Trips to the cool mountain resort of Cloudcroft (elevation 8650 ft) were a favorite retreat for El Pasoans around the turn of the century. Since the line's opening, Summer excursion trains were operated into the Sacramento Mountains east of Alamogordo via the A&SM from El Paso, and under new ownership as late as 1930. The EP&SW continued to encourage tourism on the A&SM line describing Cloudcroft as the "Roof Garden of the Sky" or "Nature's Roof Garden" and building its own hotel, the Lodge. The A&SM itself became a tourist attraction. The same features that gave the line into the Sacramento Mountains its scenic virtue and tourist draw also made it expensive to build, operate and maintain; by necessity and design hauling timber was the primary activity on the line.

The Alamogordo Lumber Company was NMRy&CCo's logging enterprise and owned the logging railways, short spurs and branches, that first harvested the territory's trust land in the Sacramento Mountains. The logging lines were temporary constructions, sometimes little more than tracks laid in the dirt, and initially relied on animal labor. The A&SM carried the lumber company's logs to its sawmill in Alamogordo for processing. While the best consumers for the mill's output were the NMRy&CCo's interests, lumber was also shipped out on the EP&NE destined for other markets, especially the mining districts at Bisbee and Morenci, Arizona. Over the course of one month in 1901 the A&SM handled 850 log cars. Traffic on the A&SM line was not restricted to passengers and logs, a wide variety of other cargo was hauled including express, goods, machinery, produce, and livestock. Two daily roundtrips, one a mixed train, were common, though this frequency could increase more than twofold on Summer weekends.

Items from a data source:
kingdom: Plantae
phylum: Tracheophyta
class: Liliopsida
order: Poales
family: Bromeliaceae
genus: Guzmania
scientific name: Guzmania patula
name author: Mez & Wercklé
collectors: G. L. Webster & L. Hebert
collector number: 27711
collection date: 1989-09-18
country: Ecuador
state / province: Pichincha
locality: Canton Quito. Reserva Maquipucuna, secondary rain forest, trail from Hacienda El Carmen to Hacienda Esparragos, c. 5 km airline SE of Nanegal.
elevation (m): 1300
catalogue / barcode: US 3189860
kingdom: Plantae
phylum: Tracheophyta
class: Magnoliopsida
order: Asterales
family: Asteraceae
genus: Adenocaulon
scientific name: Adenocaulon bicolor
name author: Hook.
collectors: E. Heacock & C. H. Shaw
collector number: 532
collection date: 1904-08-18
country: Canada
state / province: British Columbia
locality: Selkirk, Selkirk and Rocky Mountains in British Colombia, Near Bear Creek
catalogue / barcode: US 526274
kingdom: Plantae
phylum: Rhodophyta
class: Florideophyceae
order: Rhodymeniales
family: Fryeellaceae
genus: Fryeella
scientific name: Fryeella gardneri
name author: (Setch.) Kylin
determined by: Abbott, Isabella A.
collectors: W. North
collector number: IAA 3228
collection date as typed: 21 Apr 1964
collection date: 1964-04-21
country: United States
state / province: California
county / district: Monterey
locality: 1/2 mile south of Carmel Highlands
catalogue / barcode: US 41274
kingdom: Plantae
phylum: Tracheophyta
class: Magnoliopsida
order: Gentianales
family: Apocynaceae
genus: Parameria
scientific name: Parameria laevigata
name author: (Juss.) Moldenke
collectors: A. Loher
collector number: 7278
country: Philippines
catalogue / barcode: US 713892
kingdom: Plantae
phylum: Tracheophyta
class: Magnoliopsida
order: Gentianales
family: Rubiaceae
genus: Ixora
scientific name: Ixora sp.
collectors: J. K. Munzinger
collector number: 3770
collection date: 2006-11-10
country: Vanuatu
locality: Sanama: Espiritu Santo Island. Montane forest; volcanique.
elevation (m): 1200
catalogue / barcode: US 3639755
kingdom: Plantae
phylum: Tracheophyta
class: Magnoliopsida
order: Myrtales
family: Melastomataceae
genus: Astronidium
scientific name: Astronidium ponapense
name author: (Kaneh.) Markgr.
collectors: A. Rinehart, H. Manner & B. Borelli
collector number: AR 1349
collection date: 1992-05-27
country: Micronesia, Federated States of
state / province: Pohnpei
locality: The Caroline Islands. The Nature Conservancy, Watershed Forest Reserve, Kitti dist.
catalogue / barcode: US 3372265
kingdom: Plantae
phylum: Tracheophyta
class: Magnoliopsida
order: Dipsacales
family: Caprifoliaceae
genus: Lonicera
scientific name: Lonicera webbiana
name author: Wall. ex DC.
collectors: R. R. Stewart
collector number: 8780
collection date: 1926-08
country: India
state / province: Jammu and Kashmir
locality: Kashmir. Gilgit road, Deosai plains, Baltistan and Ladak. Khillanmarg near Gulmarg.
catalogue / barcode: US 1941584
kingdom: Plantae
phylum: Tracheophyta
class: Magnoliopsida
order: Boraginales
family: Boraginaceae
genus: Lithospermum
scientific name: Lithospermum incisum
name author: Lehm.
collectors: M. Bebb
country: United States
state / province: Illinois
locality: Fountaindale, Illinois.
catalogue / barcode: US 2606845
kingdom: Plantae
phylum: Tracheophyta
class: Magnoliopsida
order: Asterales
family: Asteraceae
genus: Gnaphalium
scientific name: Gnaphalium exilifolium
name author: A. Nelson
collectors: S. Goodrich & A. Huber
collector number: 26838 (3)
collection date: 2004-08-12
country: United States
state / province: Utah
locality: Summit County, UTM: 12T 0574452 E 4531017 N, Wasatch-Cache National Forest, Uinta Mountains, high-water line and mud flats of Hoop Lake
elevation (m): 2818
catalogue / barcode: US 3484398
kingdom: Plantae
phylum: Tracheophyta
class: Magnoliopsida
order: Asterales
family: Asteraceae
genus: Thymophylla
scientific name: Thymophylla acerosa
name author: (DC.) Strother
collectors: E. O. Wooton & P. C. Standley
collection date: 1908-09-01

To do:
**1)** Update the passage on the Cloudcroft rail line. Reproduce everything from "Trips to the" down to "on the line.", swapping "El Pasoans" for "residents of El Paso".
**2)** According to the passage on the Cloudcroft rail line, how many log cars did the A&SM handle over one month in 1901?

Solutions in order:
**1)**
Trips to the cool mountain resort of Cloudcroft (elevation 8650 ft) were a favorite retreat for residents of El Paso around the turn of the century. Since the line's opening, Summer excursion trains were operated into the Sacramento Mountains east of Alamogordo via the A&SM from El Paso, and under new ownership as late as 1930. The EP&SW continued to encourage tourism on the A&SM line describing Cloudcroft as the "Roof Garden of the Sky" or "Nature's Roof Garden" and building its own hotel, the Lodge. The A&SM itself became a tourist attraction. The same features that gave the line into the Sacramento Mountains its scenic virtue and tourist draw also made it expensive to build, operate and maintain; by necessity and design hauling timber was the primary activity on the line.

**2)** 850 log cars.